Caterpillar has already been quick to respond to the slowdown in the mining industry by reducing inventory levels and lowering production to help shield itself from the slump. Right now, any uptick in construction and increase in the price of mining commodities such as gold, silver and copper should propel Caterpillar to new growth. This will be a welcome tonic to help cure the first quarter blues.

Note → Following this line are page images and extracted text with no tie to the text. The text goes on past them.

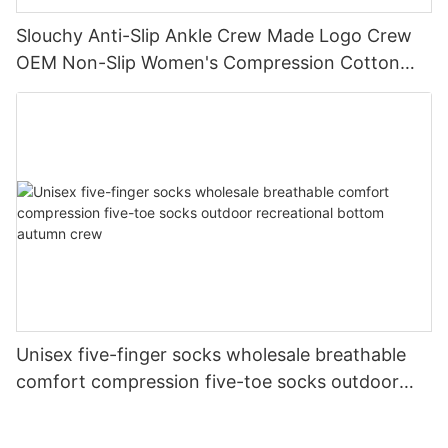
Slouchy Anti-Slip Ankle Crew Made Logo Crew
OEM Non-Slip Women's Compression Cotton
Yoga Grip Custom Pilates Socks
Unisex five-finger socks wholesale breathable
comfort compression five-toe socks outdoor
recreational bottom autumn crew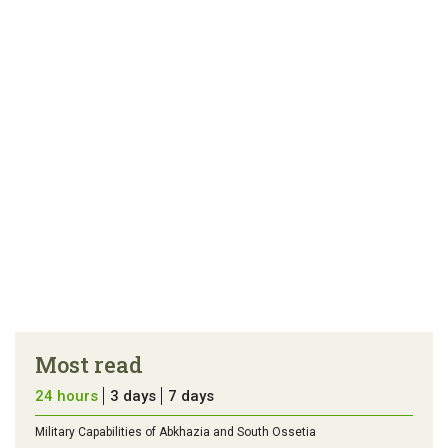
article
tip
Most read
24 hours
3 days
7 days
Military Capabilities of Abkhazia and South Ossetia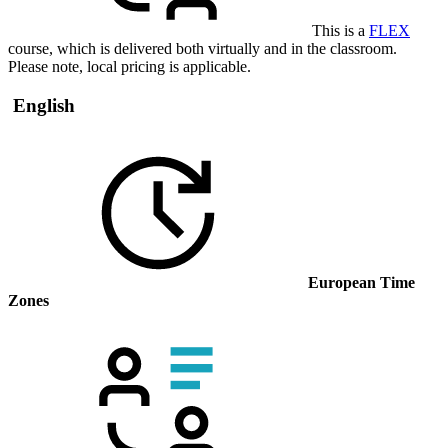
This is a
FLEX
course, which is delivered both virtually and in the classroom.
Please note, local pricing is applicable.
English
European Time
Zones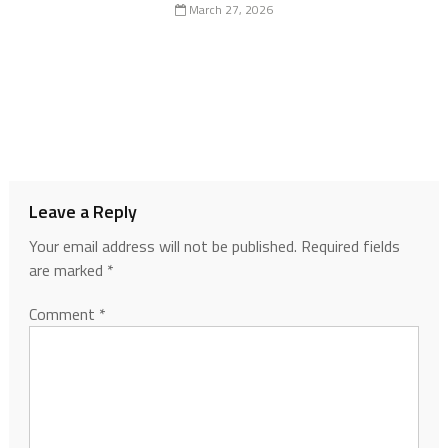
March 27, 2026
Leave a Reply
Your email address will not be published.
Required fields
are marked
*
Comment
*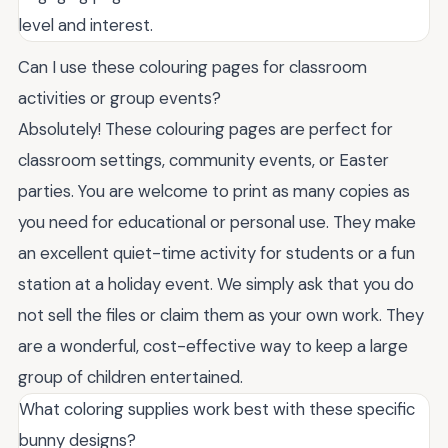
level and interest.
Can I use these colouring pages for classroom
activities or group events?
Absolutely! These colouring pages are perfect for
classroom settings, community events, or Easter
parties. You are welcome to print as many copies as
you need for educational or personal use. They make
an excellent quiet-time activity for students or a fun
station at a holiday event. We simply ask that you do
not sell the files or claim them as your own work. They
are a wonderful, cost-effective way to keep a large
group of children entertained.
What coloring supplies work best with these specific
bunny designs?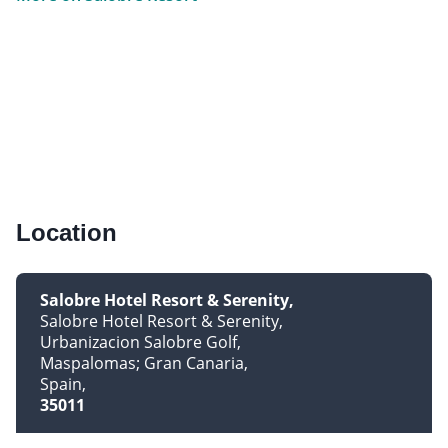
Location
Salobre Hotel Resort & Serenity
Salobre Hotel Resort & Serenity
Urbanizacion Salobre Golf
Maspalomas; Gran Canaria
Spain
35011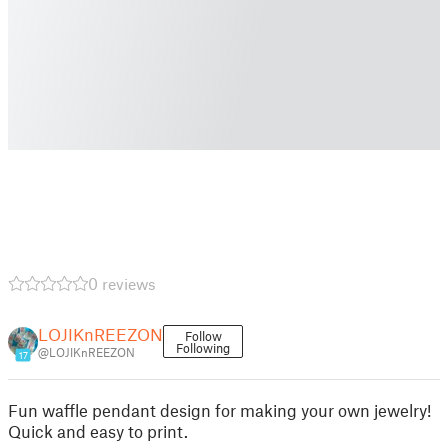
0 reviews
LOJIKnREEZON
Follow
Following
@LOJIKnREEZON
17
Fun waffle pendant design for making your own jewelry!
Quick and easy to print.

Caterpillar's stock has fallen along with revenue to $83.52 a share (June 11th), despite efforts to keep profit pretty much in check. This share price is down 3.73% from a year ago despite the S&P 500 surge of over 24% during this same period of time. The 50-day moving average is $86.23 and 200-day moving average is $89.24 a share, shedding light on how much Caterpillar's stock has fallen this year. This drop in valuation has managed to prop up the stock's dividend yield, which currently stands at 2.5%, which is great for this sector. The $27 billion debt is quite large, but there is still $18.3 billion in total stockholder equity and plenty of profit to maintain the 27% payout ratio to support the dividend payments and any future dividend growth. Caterpillar has a nice P/E ratio of 11.26 to go along with a solid EPS of 7.42 and is no stranger to making money. The bottom of the mining industry might have been reached and more than likely Caterpillar's stock slide along with it. This might be the right time to consider a buy.
There is still a pretty good amount of risk with each of these stocks, but an improving economy could easily cure all ills. The fact that each of these companies offers a dividend to investors is a testament to each company's strength. Their brands are strong, business models are solid and abilities to generate revenue unquestioned. Their rough spots and current difficulties can easily be turned into your gains, and if any gains don't happen soon enough, you can at least enjoy the dividends.
Disclosure: I have no positions in any stocks mentioned, and no plans to initiate any positions within the next 72 hours. I wrote this article myself, and it expresses my own opinions. I am not receiving compensation for it (other than from Seeking Alpha). I have no business relationship with any company whose stock is mentioned in this article.